La mise en place de label pourrait être en effet une idée intéressante à approfondir. On ne soulignera par ailleurs jamais assez le préjudice porté au budget national et aux citoyens par de telles pratiques de fraude et d’évasion fiscale. Dans ce cadre, il aurait été par exemple opportun que tous les revenus issus de placements financiers soient soumis à la fiscalité de l’épargne. Ceci aurait permis une meilleure lutte contre l’évasion fiscale qui pèse sur les budgets nationaux. Mais la droite s’y est opposée lors d’un vote en commission économique et monétaire du Parlement européen en mars dernier.

5-7 Coopération judiciaire européenne
La constitution d’un pôle financier apparaît intéressante. Néanmoins, tout reste à construire. Tout d’abord, quelques mots sur l’Office européen de Lutte Anti-Fraude (OLAF). En tant que service d’enquête administrative de l’UE, l’OLAF n’est pas compétent dans la lutte contre la fraude ne concernant pas le budget de l’Union européenne. Concernant la lutte contre la corruption, l’OLAF ne peut enquêter que si le personnel de l’UE semble impliqué. Cela ne signifie pas qu’il ne faille pas rénover le cadre règlementaire de l’OLAF. Le Parlement s’est d’ailleurs prononcé récemment pour une refonte de la législation antifraude de l’Union. Il existe d’autres institutions en charge de la lutte contre la corruption comme Eurojust et Europol. La Commission, à plusieurs reprises, a fait la suggestion de créer une unité ou un organe anticorruption unique. Cependant, l’option privilégiée par les Etats membres semble être la mise en oeuvre d’un réseau de points de contact contre la corruption associant les agences nationales et toutes les institutions communautaires citées plus haut. Bien que nécessaire, cela n’apparaît néanmoins que comme un modèle de coopération a minima. Des progrès devront être fait au cours de la prochaine législature dans ce domaine fondamental pour l’avenir et la pérennité du fonctionnement de nos démocraties.

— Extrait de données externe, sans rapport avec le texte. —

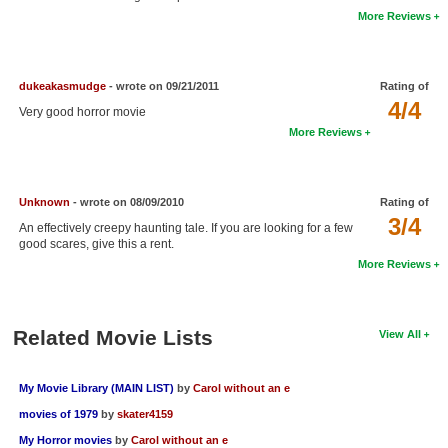
More Reviews
New Members
Member Statistics
dukeakasmudge
- wrote on 09/21/2011
Rating of
Find Members
4/4
Very good horror movie
Search
More Reviews
Find Movies
Find Lists
Unknown
- wrote on 08/09/2010
Rating of
3/4
An effectively creepy haunting tale. If you are looking for a few
Find Members
good scares, give this a rent.
More Reviews
Login
Related Movie Lists
View All
My Movie Library (MAIN LIST)
by
Carol without an e
movies of 1979
by
skater4159
My Horror movies
by
Carol without an e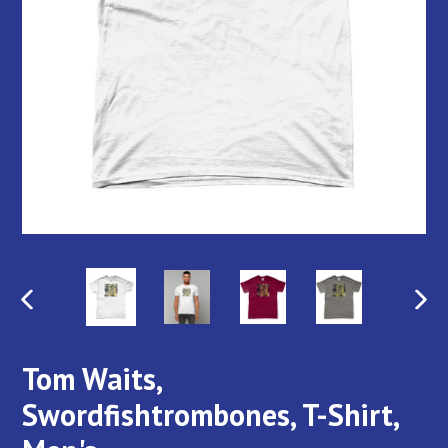
PREVIOUS
NEX
SLIDE
SLI
Tom Waits,
Swordfishtrombones, T-Shirt,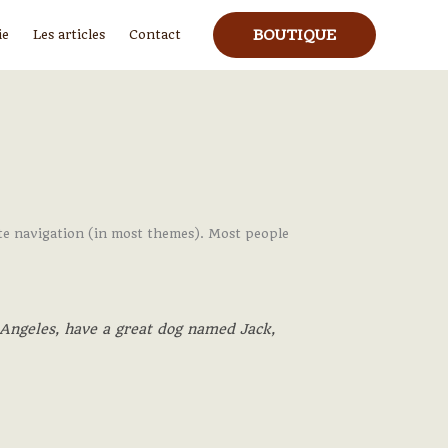
BOUTIQUE
ie
Les articles
Contact
 site navigation (in most themes). Most people
s Angeles, have a great dog named Jack,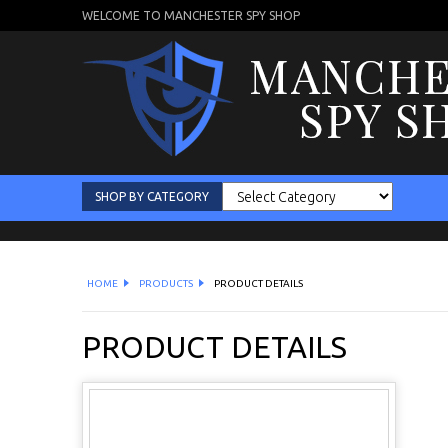
WELCOME TO MANCHESTER SPY SHOP
SHOP BY CATEGORY
HOME
PRODUCTS
PRODUCT DETAILS
PRODUCT DETAILS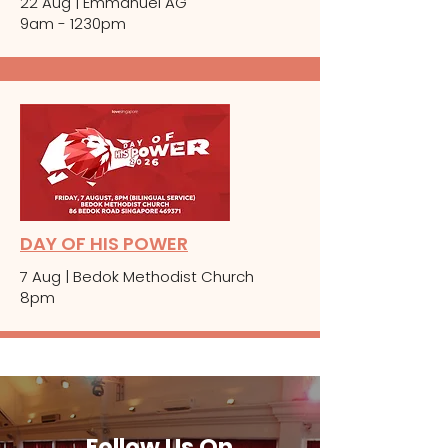
22 Aug | Emmanuel AG
9am - 1230pm
DAY OF HIS POWER
7 Aug | Bedok Methodist Church
8pm
Follow Us On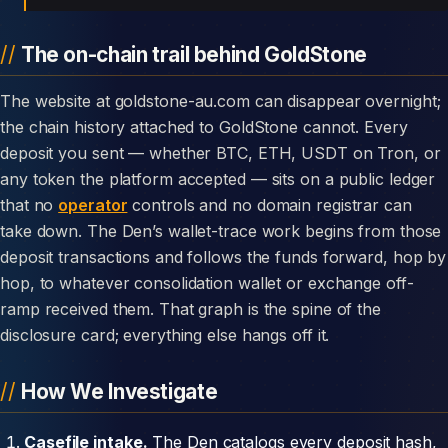
The on-chain trail behind GoldStone
The website at goldstone-au.com can disappear overnight;
the chain history attached to GoldStone cannot. Every
deposit you sent — whether BTC, ETH, USDT on Tron, or
any token the platform accepted — sits on a public ledger
that no
operator
controls and no domain registrar can
take down. The Den’s wallet-trace work begins from those
deposit transactions and follows the funds forward, hop by
hop, to whatever consolidation wallet or exchange off-
ramp received them. That graph is the spine of the
disclosure card; everything else hangs off it.
How We Investigate
Casefile intake.
The Den catalogs every deposit hash,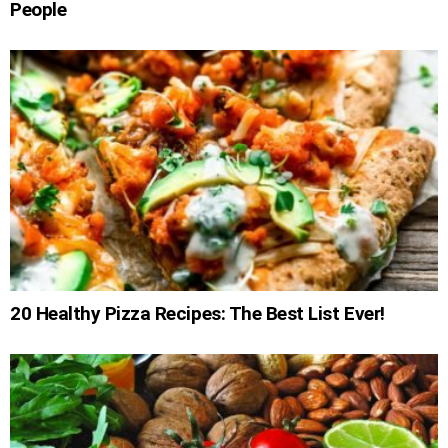
People
20 Healthy Pizza Recipes: The Best List Ever!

Commentaires d’Anticor : Globalement nous apprécions l’engagement de Gilles PARGNEAUX. En ce qui concerne la condition d’éligibilité pour les députés européens à savoir l’absence de condamnation pour des délits financiers ayant trait à des fonds publics, nous aurions souhaité que M. PARGNEAUX s’engage à la soutenir plutôt que de la trouver seulement intéressante.

Henri WEBER candidat PS région Massif-Central-Centre nous a fait parvenir sa réponse le 23 mai. Sa réponse est tous points semblables à celle de Gilles PARGNEAUX, ce qui laisserait penser que le PS est unanime sur ces questions.

Commentaires d’Anticor : Idem que pour Gilles PARGNEAUX.